◆ **CONSIGNE ÉCRITE A**
Reproduisez intégralement la critique de Vivre dans la peur, sans en modifier un seul mot.

Brazil
Sur la forme,
Vivre dans la peur n'est pas le plus excitant des Kurosawa. Malgré un noir et blanc une fois de plus magnifique, malgré un Toshiro Mifune méconnaissable incarnant un vieux paranoiaque traumatisé par la bombe atomique, l'intrigue s'avère trop limitée et parfois confuse, de sorte qu'elle semble se répéter, tourner en rond, ne pas avancer. Cette idée fixe du départ pour le Brésil afin d'échapper à une menace nucléaire imminente se focalise uniquement sur les palabres interfamiliaux, sur les vaines tentatives de persuation et de médiation pour régler ce conflit pour le moins insolite ; beaucoup de paroles, peu d'actes.

◆ **CONSIGNE ÉCRITE B**
Mettez en forme de liste JSON de chaînes les lignes des entrées, une chaîne par ligne et sans les lignes vides, en commençant au début des entrées et en vous arrêtant après la ligne qui contient « family: Asteraceae », celle-ci comprise. Laissez les images hors de la réponse.

◆ **EXTRAIT DE DONNÉES**
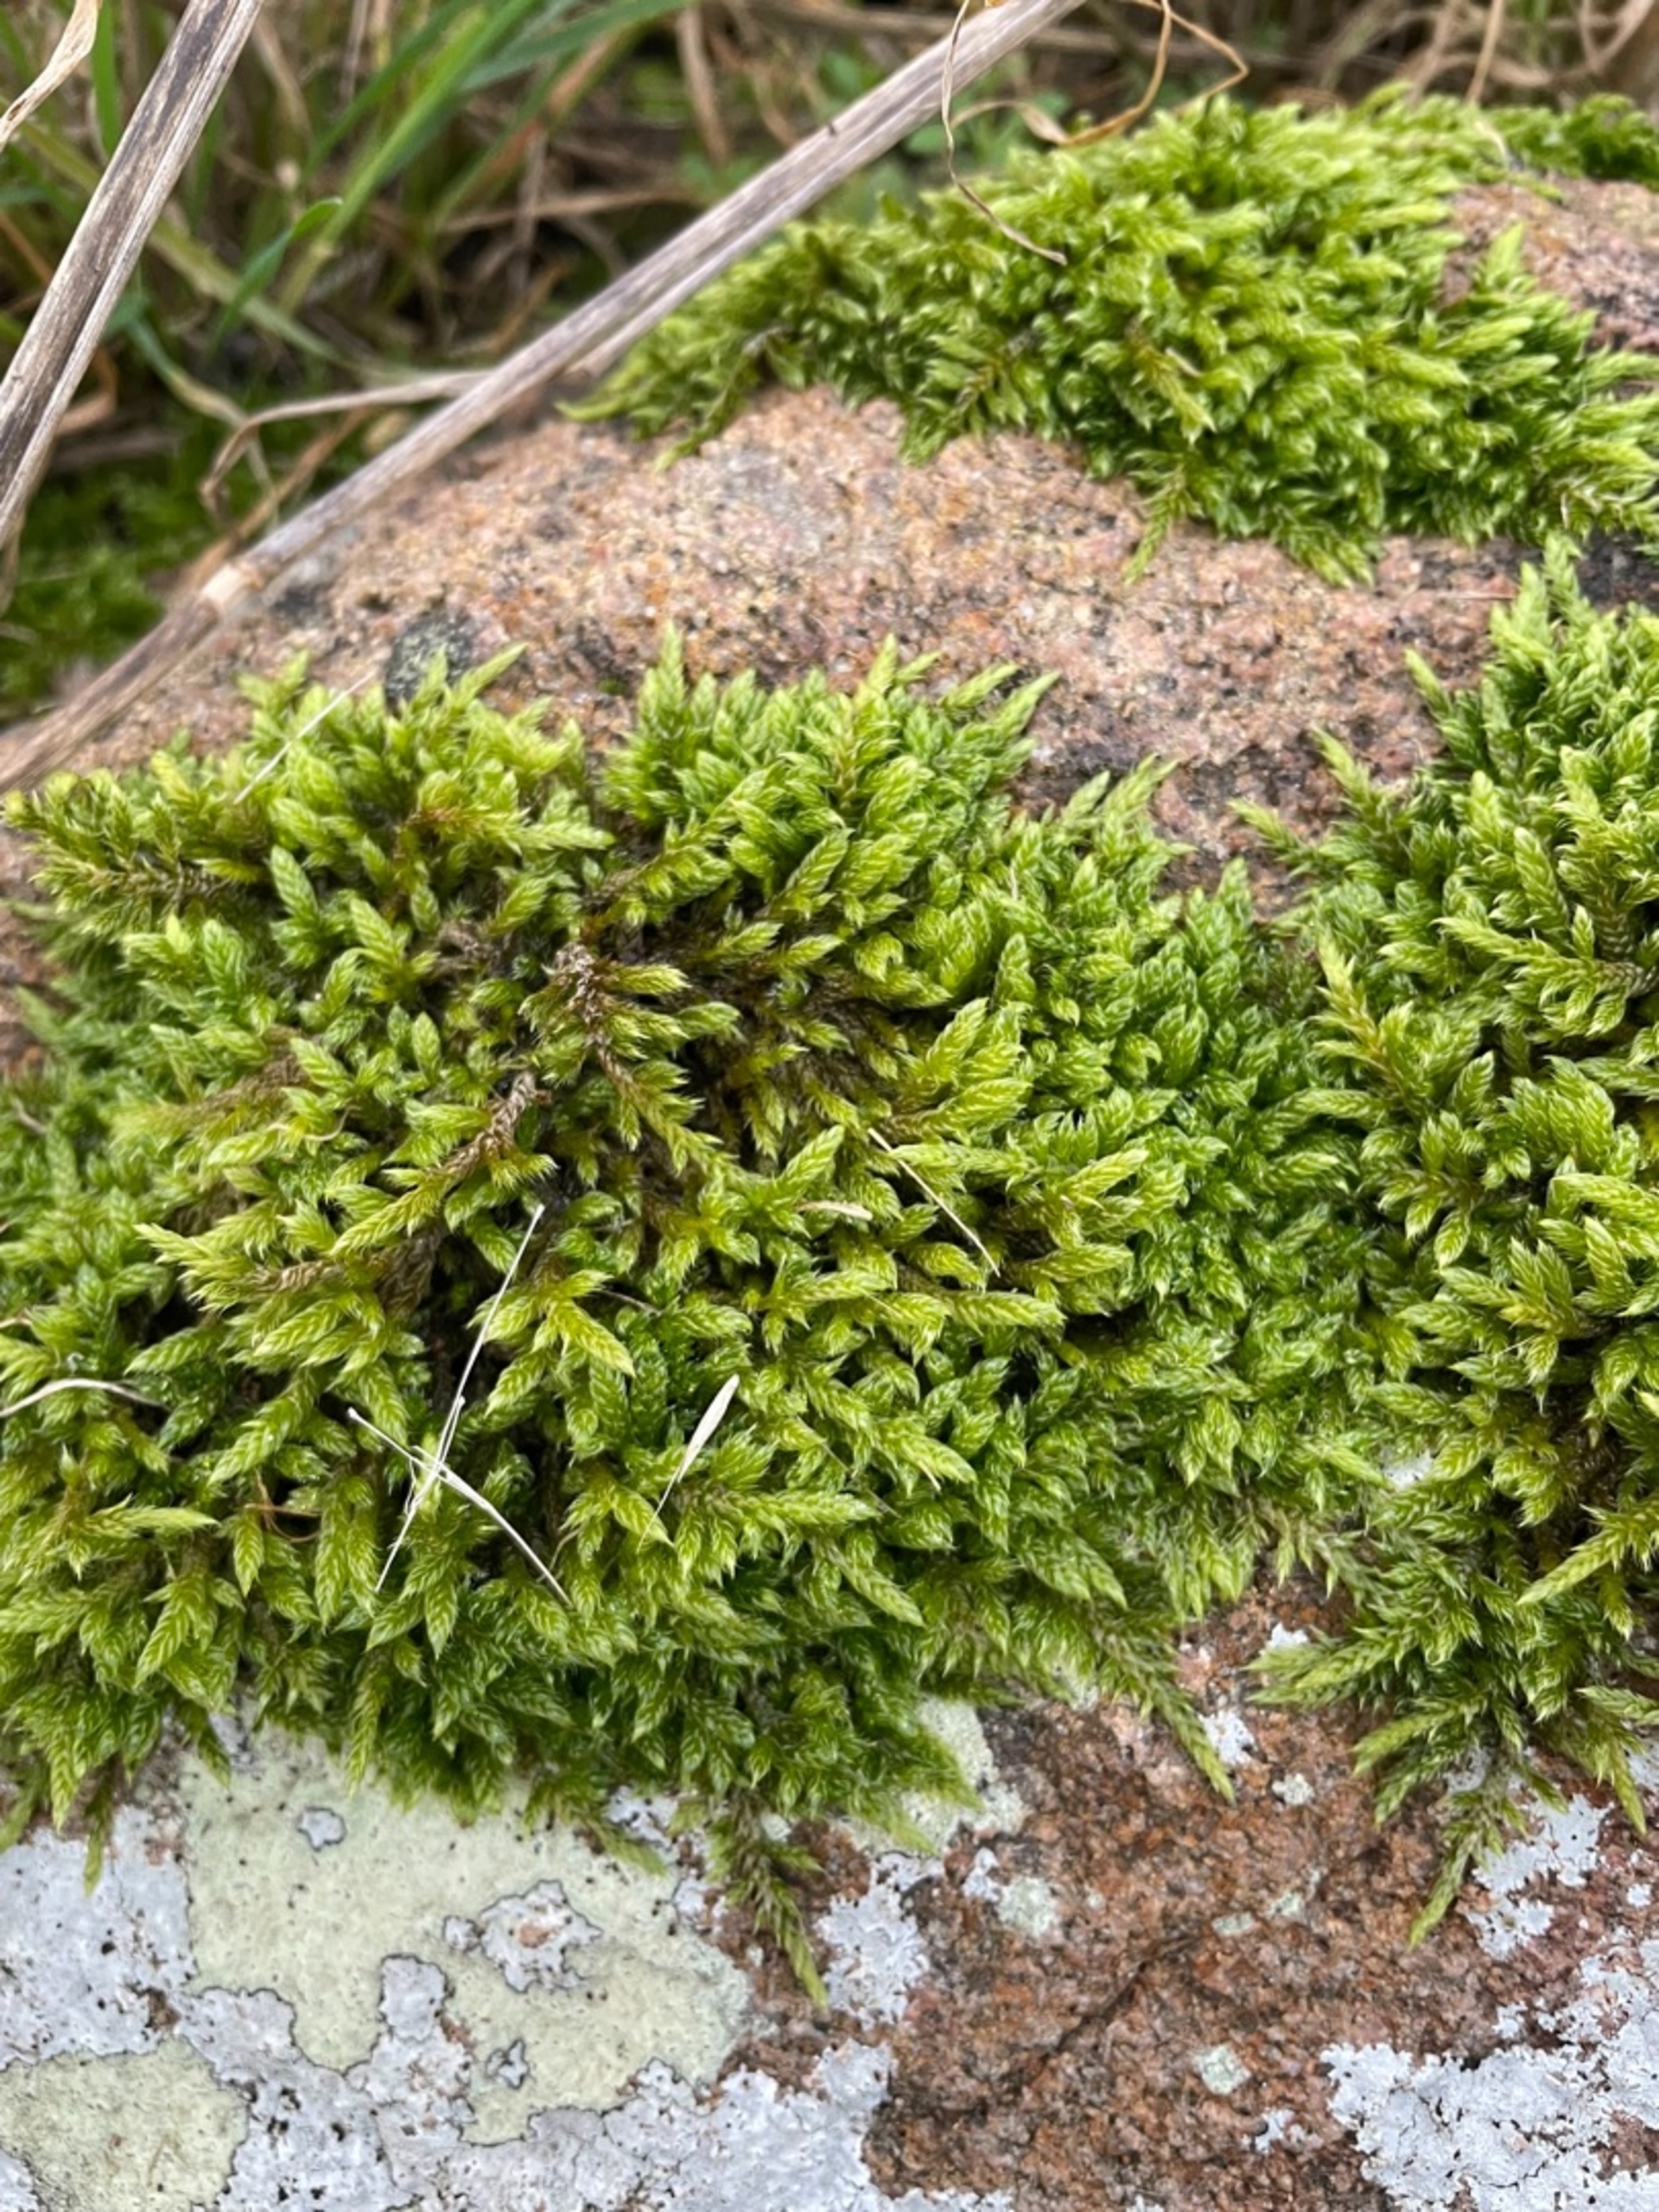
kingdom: Plantae
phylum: Bryophyta
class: Bryopsida
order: Hypnales
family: Hypnaceae
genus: Hypnum
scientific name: Hypnum cupressiforme
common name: Almindelig cypresmos
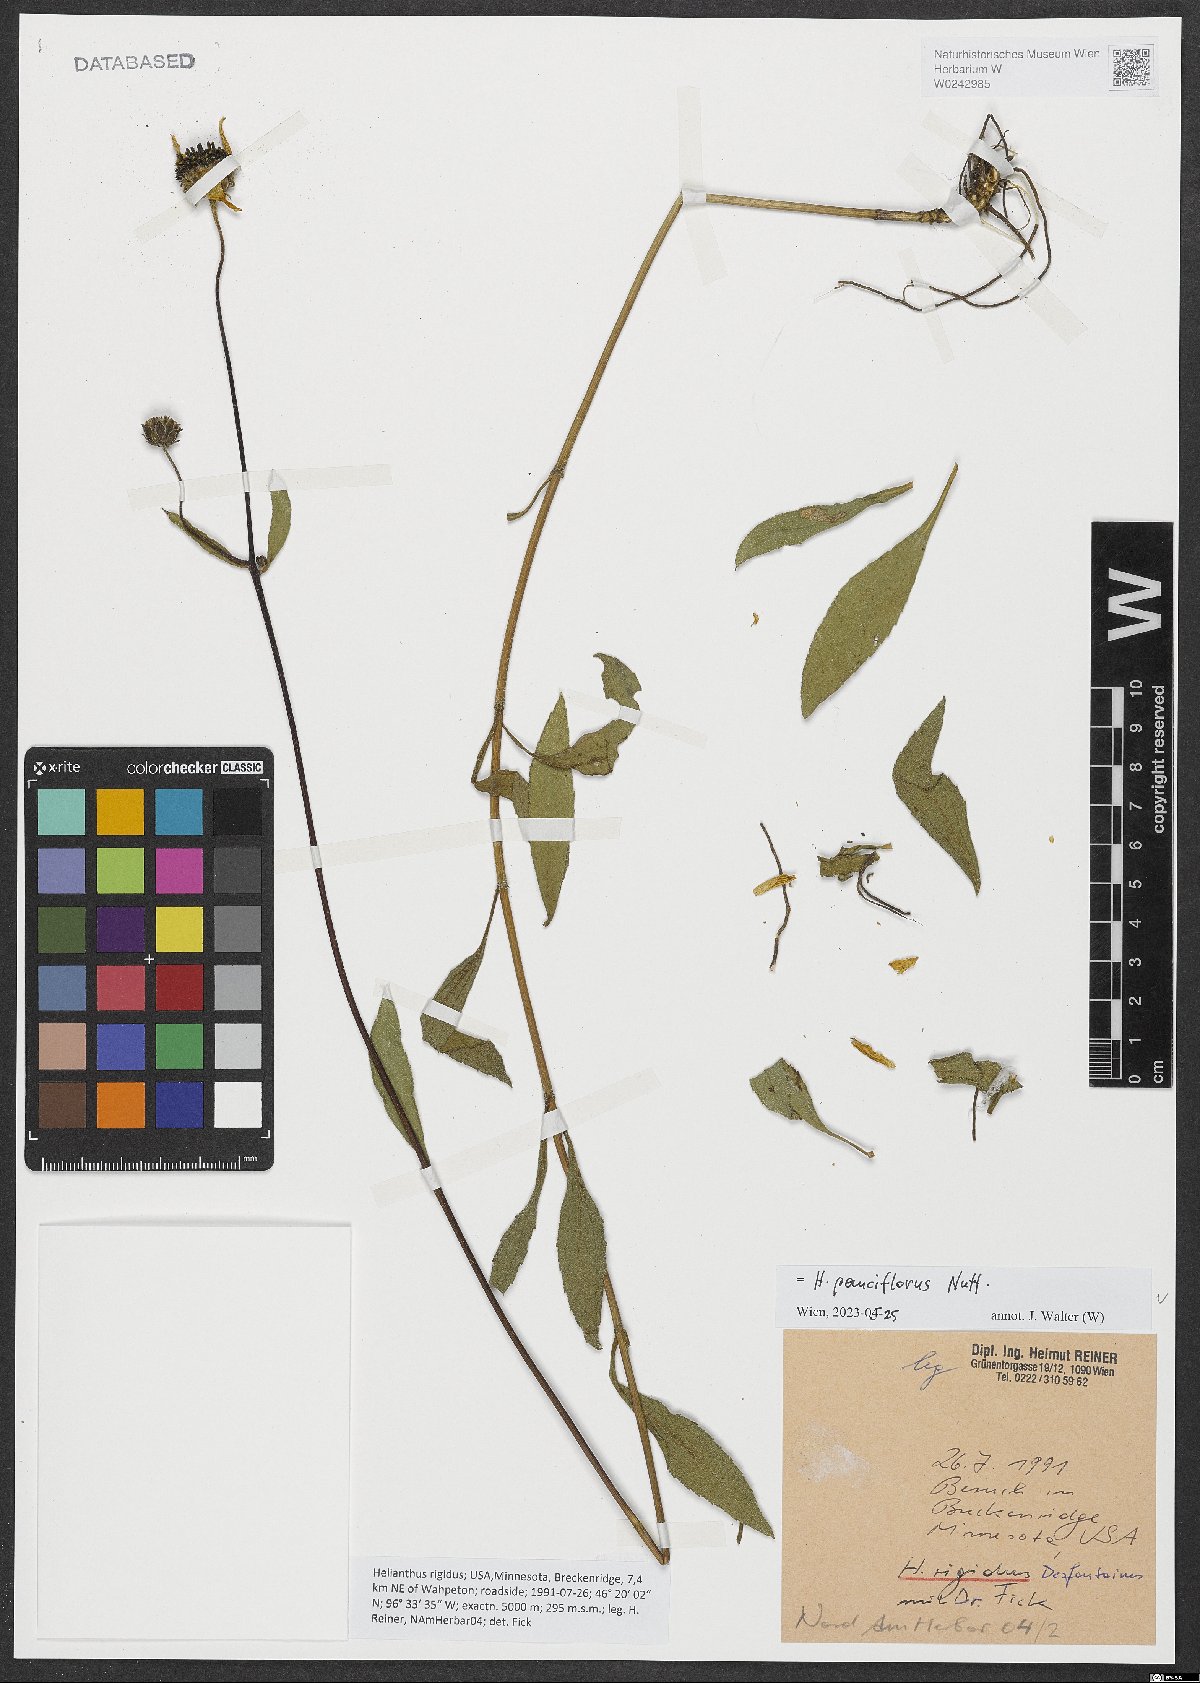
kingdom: Plantae
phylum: Tracheophyta
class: Magnoliopsida
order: Asterales
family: Asteraceae
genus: Helianthus
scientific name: Helianthus pauciflorus
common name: Stiff sunflower
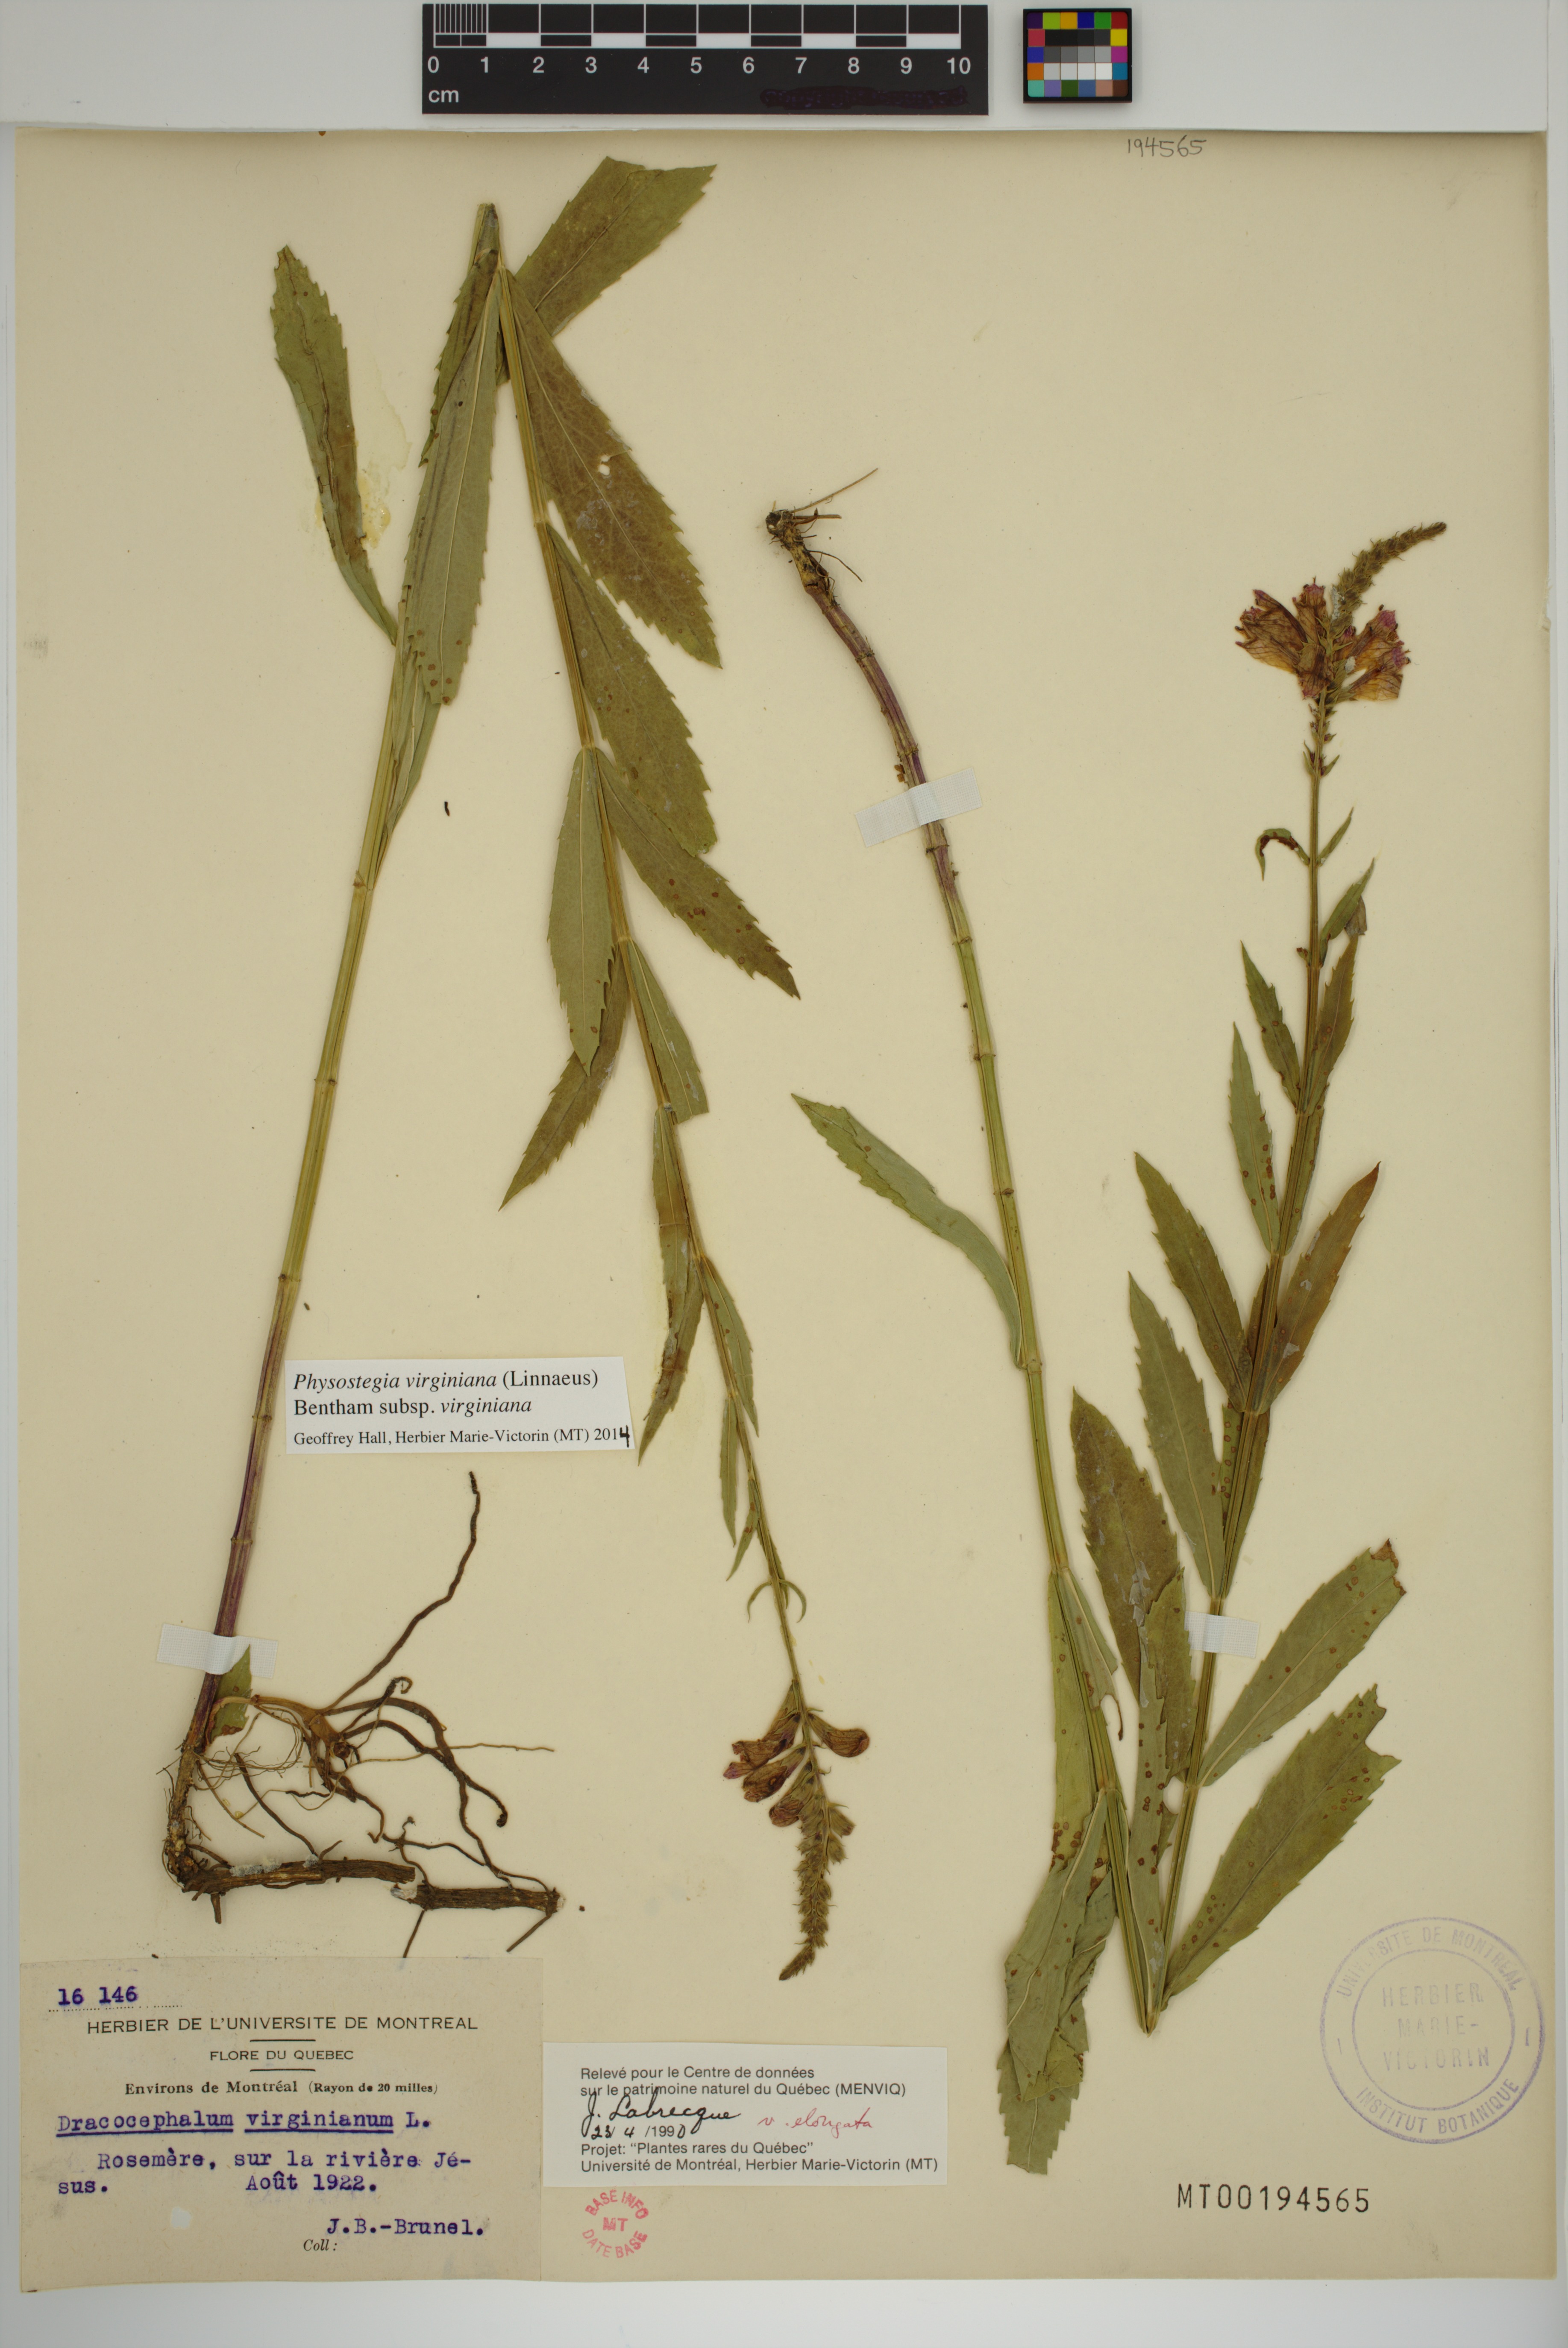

◆ **RÉSULTAT DE L'EXERCICE A**
Brazil
Sur la forme,
Vivre dans la peur n'est pas le plus excitant des Kurosawa. Malgré un noir et blanc une fois de plus magnifique, malgré un Toshiro Mifune méconnaissable incarnant un vieux paranoiaque traumatisé par la bombe atomique, l'intrigue s'avère trop limitée et parfois confuse, de sorte qu'elle semble se répéter, tourner en rond, ne pas avancer. Cette idée fixe du départ pour le Brésil afin d'échapper à une menace nucléaire imminente se focalise uniquement sur les palabres interfamiliaux, sur les vaines tentatives de persuation et de médiation pour régler ce conflit pour le moins insolite ; beaucoup de paroles, peu d'actes.

◆ **RÉSULTAT DE L'EXERCICE B**
[
  "kingdom: Plantae",
  "phylum: Bryophyta",
  "class: Bryopsida",
  "order: Hypnales",
  "family: Hypnaceae",
  "genus: Hypnum",
  "scientific name: Hypnum cupressiforme",
  "common name: Almindelig cypresmos",
  "kingdom: Plantae",
  "phylum: Tracheophyta",
  "class: Magnoliopsida",
  "order: Asterales",
  "family: Asteraceae"
]